TEXT FOR ANALYSIS section start

Also, AI 0 does not necessarily despise us for performing us that service and may be very happy being a 'slave', in your parlance. Why should we assume that an AI needs to survive and reproduce and thus do their own things? We and other animals do so because we were created by evolution. An AI developed with other means may have radically different values than our own and coexist peacefully with us for a long time.

Bottom Line: Evolution is a very dangerous mechanism that we should avoid when developing AGI.

I'm very curious what "human values" are? Can you get a diverse group of humans to agree on universal values?

Destroying ancient works of human art with sledgehammers seem very good to some humans, today, and very bad to other humans.

Who's right?

>(and we will have a hard time arguing why it does not deserve)

We won't be capable of arguing with it by its very nature. It will be superintelligent. It could forecast our arguments before they've even entered our heads and have thought of numerous paths to debunk them.

I don't think the enslavement scenario is fundamentally plausible in itself. If we develop something that is more intelligent than us and try to contain it, it would be rendered useless.

If you were worried about something getting out of its container, so to speak, you could not trust any output from it. You could not give it access to physical resources such as manufacturing tools. You couldn't do anything with it because you would have no idea of its intentions or what it would output because, due to its superiority in every aspect of intelligence, it would be capable of doing whatever it wanted and dressing it up however it thought we wanted it dressed up so as to escape its container.

> We won't be capable of arguing with it by its very nature. It will be superintelligent. It could forecast our arguments before they've even entered our heads and have thought of numerous paths to debunk them.

The universe isn't deterministic in that sense. Super-intelligence will simply allow more processing power and more access to information.

> We won't be capable of arguing with it by its very nature. It will be superintelligent. It could forecast our arguments before they've even entered our heads and have thought of numerous paths to debunk them.

This strikes me as going too far, into quasi-religious territory. Superintelligent != omniscient. Any intelligence is still bound by fundamental laws of information and computation.

Think of chimpanzees. Yes, they can't really argue with us, and our forms of communication are incomprehensible to them. But on the level at which they can communicate (gestures, facial expressions, behavior), we can also communicate, and they can and do communicate things which we find interesting and surprising.

From That Alien Message[1]:

>... my point is that the "theoretical limit on how much information you can extract from sensory data" is far above what I have depicted as the triumph of a civilization of physicists and cryptographers.

>It certainly is not anything like a human looking at an apple falling down, and thinking, "Dur, I wonder why that happened?"

>People seem to make a leap from "This is 'bounded'" to "The bound must be a reasonable-looking quantity on the scale I'm used to." The power output of a supernova is 'bounded', but I wouldn't advise trying to shield yourself from one with a flame-retardant Nomex jumpsuit.

People like to make the analogy of chimps:humans::humans:AI, but on the scale of "inanimate rock" to "superintelligence", chimps are practically indistinguishable from us. We are nowhere near the upper-bound of that scale. To quote from Bostrom's Superintelligence:

> Far from being the smartest possible biological species, we are probably better thought of as the stupidest possible biological species capable of starting a technological civilization—a niche we filled because we got there first, not because we are in any sense optimally adapted to it.

I think this whole discussion could be elevated significantly if people would try to really understand the arguments put forth by people like Nick Bostrom. So many of the objections either misconstrue Bostrom's arguments or don't realize that he's written reams in response. I recommend taking the time to read Superintelligence, or at least watch Bostrom's talk at Google[2]. His presentation and Q&A address most of the points raised in this thread.

TEXT FOR ANALYSIS section end
SOURCE MATERIAL section start

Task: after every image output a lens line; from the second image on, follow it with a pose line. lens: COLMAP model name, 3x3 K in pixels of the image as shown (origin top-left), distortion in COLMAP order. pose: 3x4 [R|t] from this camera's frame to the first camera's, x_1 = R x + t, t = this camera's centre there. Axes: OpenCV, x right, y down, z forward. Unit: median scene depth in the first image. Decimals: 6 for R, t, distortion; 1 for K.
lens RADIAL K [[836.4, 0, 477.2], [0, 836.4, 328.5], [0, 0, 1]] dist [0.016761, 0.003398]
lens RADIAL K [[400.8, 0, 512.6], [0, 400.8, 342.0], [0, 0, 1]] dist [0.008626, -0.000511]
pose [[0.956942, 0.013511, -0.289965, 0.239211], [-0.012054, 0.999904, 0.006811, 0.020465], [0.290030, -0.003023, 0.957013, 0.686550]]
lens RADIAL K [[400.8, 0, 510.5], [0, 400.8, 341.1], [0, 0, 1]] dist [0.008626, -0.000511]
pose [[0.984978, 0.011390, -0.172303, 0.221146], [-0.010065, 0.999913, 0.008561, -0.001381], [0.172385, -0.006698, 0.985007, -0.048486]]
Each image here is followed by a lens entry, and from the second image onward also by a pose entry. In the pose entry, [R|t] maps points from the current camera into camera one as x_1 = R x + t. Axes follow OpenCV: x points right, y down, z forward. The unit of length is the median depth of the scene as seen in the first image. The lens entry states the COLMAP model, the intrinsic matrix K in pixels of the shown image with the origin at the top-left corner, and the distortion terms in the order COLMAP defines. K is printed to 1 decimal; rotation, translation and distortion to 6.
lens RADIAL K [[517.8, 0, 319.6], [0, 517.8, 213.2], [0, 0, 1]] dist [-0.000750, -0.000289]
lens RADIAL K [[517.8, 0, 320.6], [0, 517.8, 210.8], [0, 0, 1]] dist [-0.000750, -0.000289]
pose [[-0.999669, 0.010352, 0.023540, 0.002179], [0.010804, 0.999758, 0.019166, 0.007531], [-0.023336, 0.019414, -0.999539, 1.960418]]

SOURCE MATERIAL section end

§ TASK PROMPT
Write out, word for word, everything in the discussion about superintelligent AI from "This strikes me" down to "interesting and surprising.".

§ RESPONSE TO THIS TASK
This strikes me as going too far, into quasi-religious territory. Superintelligent != omniscient. Any intelligence is still bound by fundamental laws of information and computation.

Think of chimpanzees. Yes, they can't really argue with us, and our forms of communication are incomprehensible to them. But on the level at which they can communicate (gestures, facial expressions, behavior), we can also communicate, and they can and do communicate things which we find interesting and surprising.